One of their next steps include exploring the use of cell therapy to directly deliver more ILC2s rather than using metformin to prompt their increase. They also want to know what switches the switch and better understand how the environment inside the brain changes after a traumatic event. That includes better understanding the relationship of the inflammation that lingers but dwindles over time and the ongoing injury that appears to linger with it.

They both note that inflammation is invaluable to the initial response to and recovery from a TBI, that it’s the chronic inflammation that can result that is problematic. Their ultimate goals include fine tuning inflammation in the aftermath of injury to ensure it does not ultimately cause more harm than good.
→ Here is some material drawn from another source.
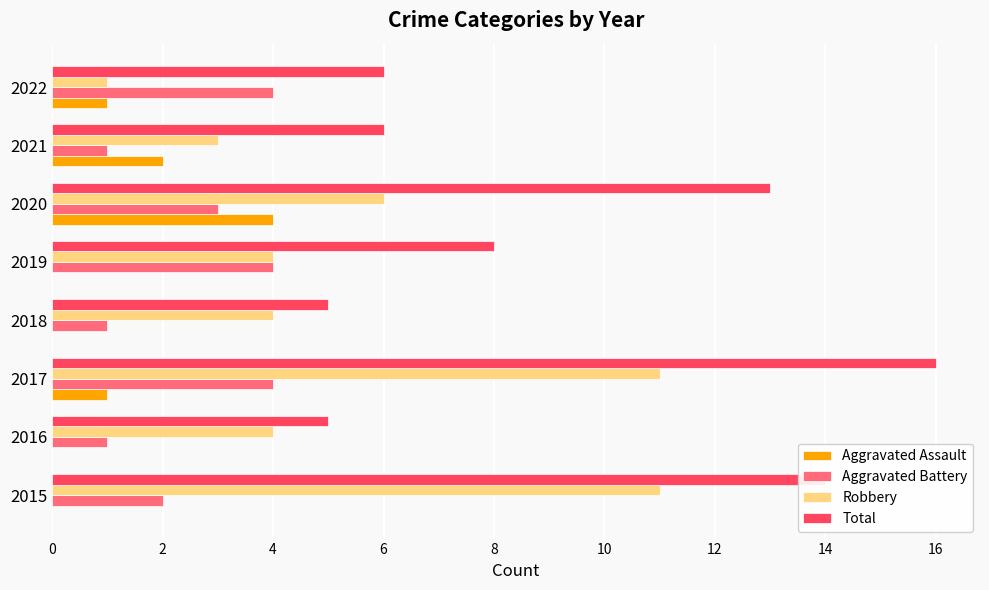

What is the total value across all series at 2018?

10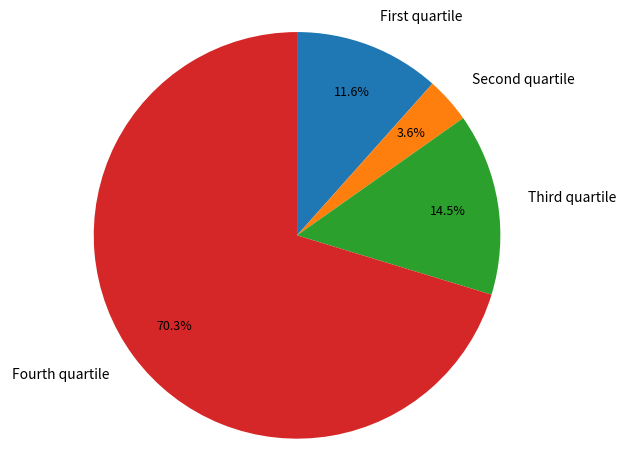

Is Fourth quartile the majority of the pie?

Yes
While more work is still needed, the level and complement of ILCs in the cerebrospinal fluid also may prove a sound biomarker of which patients are at risk for this increasing neurological damage in the weeks and months after their initial injury, they say, and be a way to monitor the effectiveness of treatment as well that activates AMPK.

Immediately following a TBI, there actually is a brief period of hyperactivity, rapidly followed by a prolonged period of decreased glucose consumption by brain cells, which reduces energy, which is associated with a host of problems from seizures to impaired cognition. Reduced AMPK following a brain injury also contributes to brain function problems like impaired cognition and seizures.

ILCs can be found in tissue throughout a developing baby as well as an adult. ILCs also are known to direct macrophages, which can literally scarf up damaged tissue. The dysregulation of ILCs can also lead to autoimmune disease and allergies. Metformin is effective in diabetes by improving the way the body handles insulin and reducing the amount of sugar released by the liver. It’s known effect on AMPK likely also means it lowers inflammation, which is rampant in diabetes.